OSU was eighth in the Big Ten as of Wednesday and one-and-a-half games behind Nebraska, Michigan State, Penn State and Illinois, all tied for fourth place in the Big Ten. The eighth-place Buckeyes are trying to steal their way back into the race for sixth place and qualify for the Big Ten tournament.
The Buckeyes have been tearing up and down the base paths so far in 2012, and were third in the Big Ten in stolen bases as of Wednesday, according to bigten.org.
OSU, with 17 stolen bases, is just seven behind Big Ten leader, Illinois.
The Buckeyes have blown past their base-stealing pace from last season, in which OSU tallied 35 total steals in all competitions.
Players and coaches alike said stealing bases is important to a team’s offense and has multiple benefits.

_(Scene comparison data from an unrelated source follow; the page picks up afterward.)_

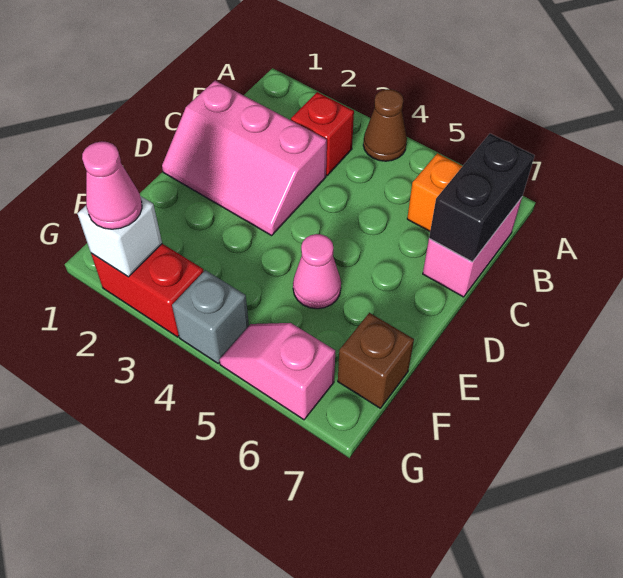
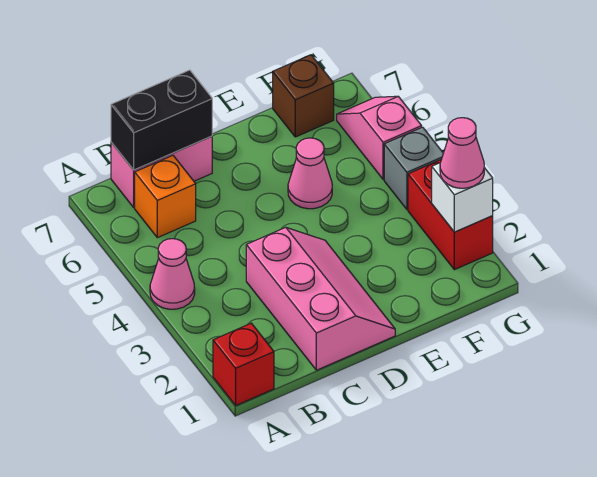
brown 1x1 cone [363,89,407,161] -> pink 1x1 cone [150,239,195,309]
red 1x1 brick [291,92,354,175] -> red 1x1 brick moved to [213,323,274,405]
pink 1x2 slope [219,323,335,420] -> pink 1x2 slope turned to [337,96,422,180]

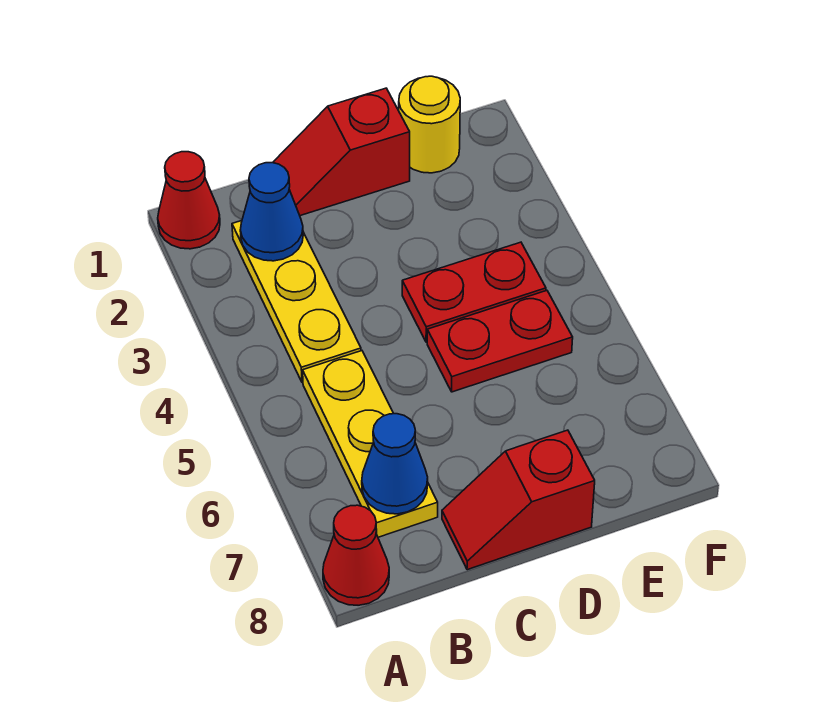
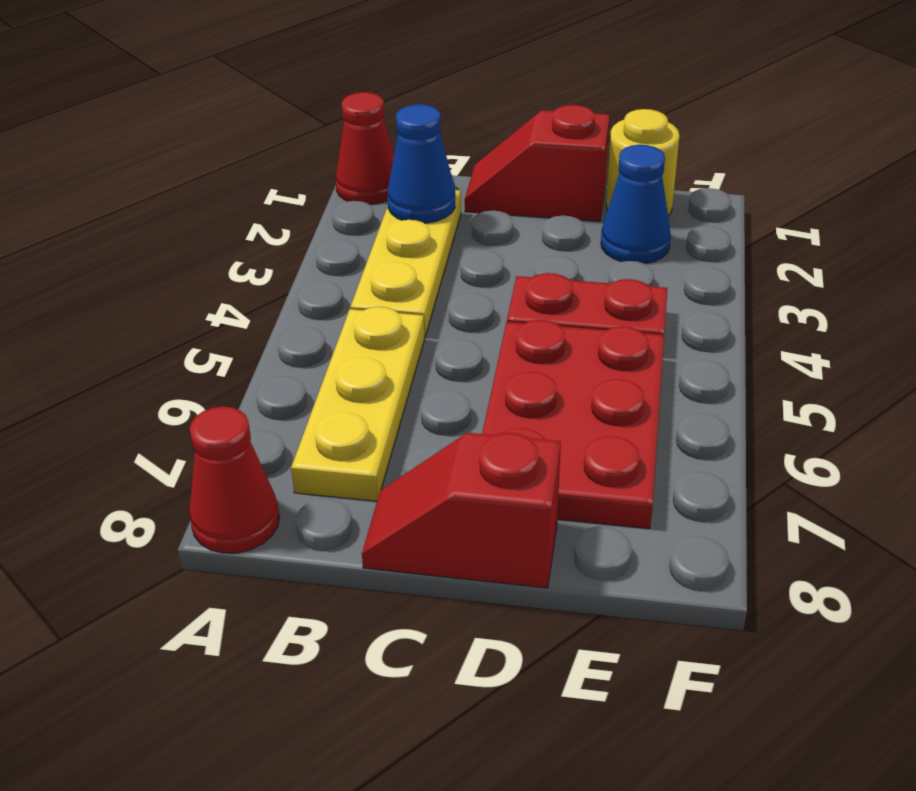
blue 1x1 cone [362,414,428,514] -> blue 1x1 cone moved to [601,145,671,264]
red 1x2 plate [427,291,573,392] -> red 2x3 plate [482,320,664,529]

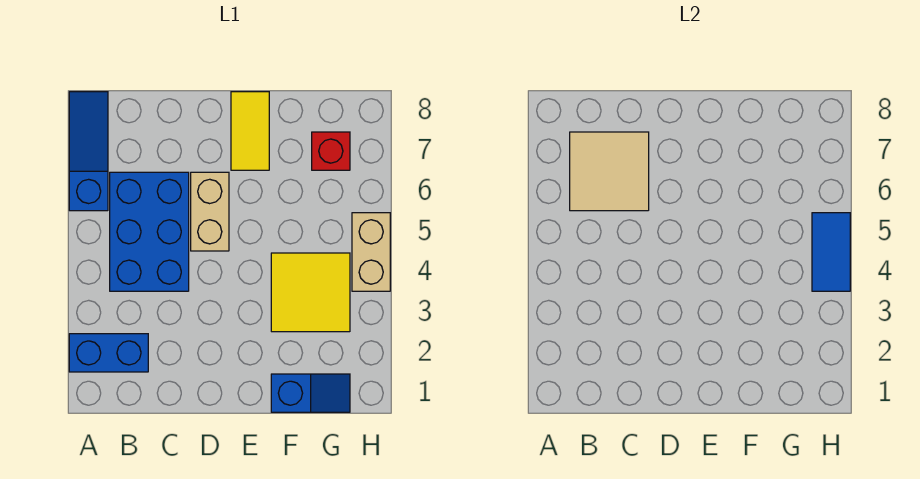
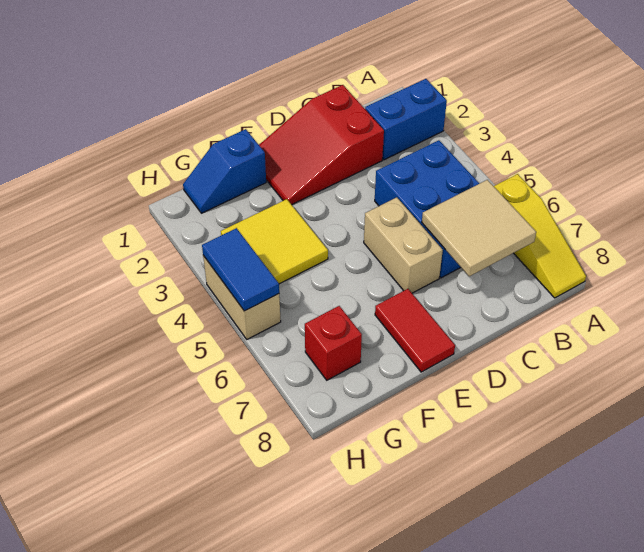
blue 1x3 slope [69,92,108,211] -> yellow 1x3 slope [494,174,586,298]
none -> red 2x3 slope [259,85,384,205]
yellow 1x2 tile [231,92,269,170] -> red 1x2 tile [375,289,455,372]

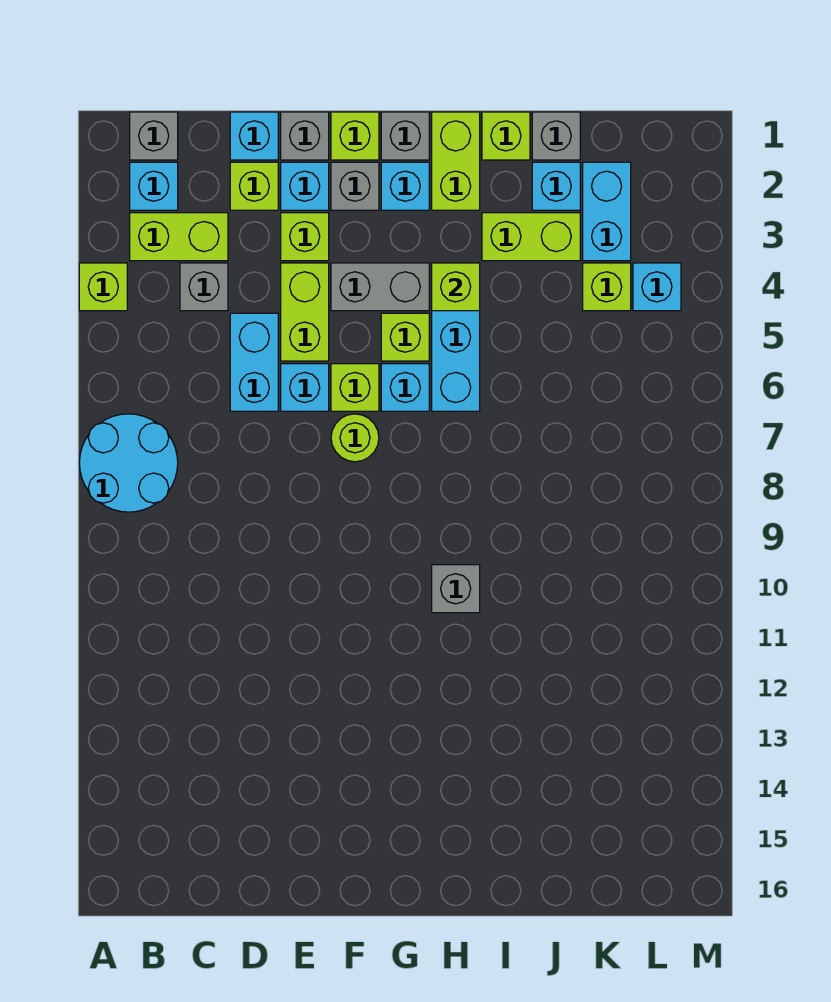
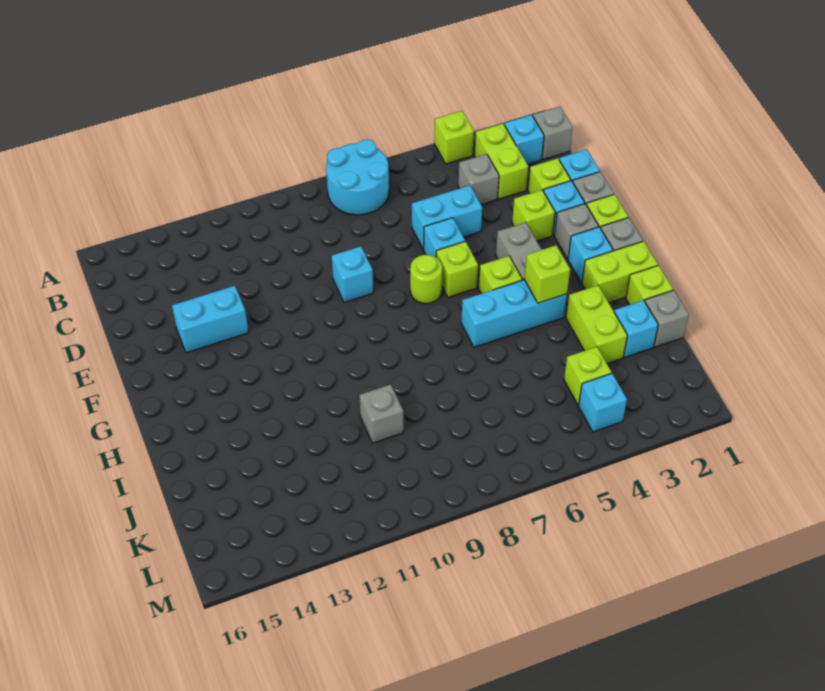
lime 1x2 brick [281,263,329,361] -> none
cyan 1x1 brick [381,364,429,411] -> cyan 1x1 brick moved to [332,246,373,302]
grey 1x1 brick [432,565,480,613] -> grey 1x1 brick moved to [359,384,403,443]
cyan 1x2 brick [583,162,631,261] -> cyan 1x2 brick moved to [172,286,248,353]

“Stolen bases help us out a lot as hitters,” said sophomore center fielder Tim Wetzel. “It gives us RBI chances and the whole point of the game is to score runs. And as a defense, when a team runs on you, you can’t be as loose because you have guys running around. It just helps the flow of the game and helps the offense perform.”
OSU coach Greg Beals said stolen bases can influence a game and throw off an opposing defense.
“As a catcher, I have a great understanding of what (a stolen base) does to an opponent’s defense,” Beals said. “What it does to pitch calling and what it does on the field, taking away from double play opportunities. It does a lot for you offensively and affects their defense quite a bit.”
Beals said he likes having the ability to steal bases, but a team needs the right personnel to do so. Of the team’s 68 overall steals, 23 have come from junior infielder Kirby Pellant, a transfer in his first year with OSU.
“You have to take advantage of every little opportunity to steal a base” said Pellant, the starting shortstop. “Stolen bases are a big part of the game. If you hit a single and steal a bag, it becomes a double. When you can get one to start an inning it gets the whole team going.”
Wetzel, who has 10 stolen bases in 2012, said it’s important for a team to be in sync before a steal.
“We talk about it a lot if we think we have a good read on a (pitcher),” Wetzel said. “Second time through, we’ll talk it out and say, ‘First pitch I’m going,’ so we’ll just know to take and let him steal a bag.”
OSU’s next game is Friday at home at 7 p.m. at Nick Swisher Field at Bill Davis Stadium against Northwestern, the first game of a three-game weekend series with the Big Ten opponent.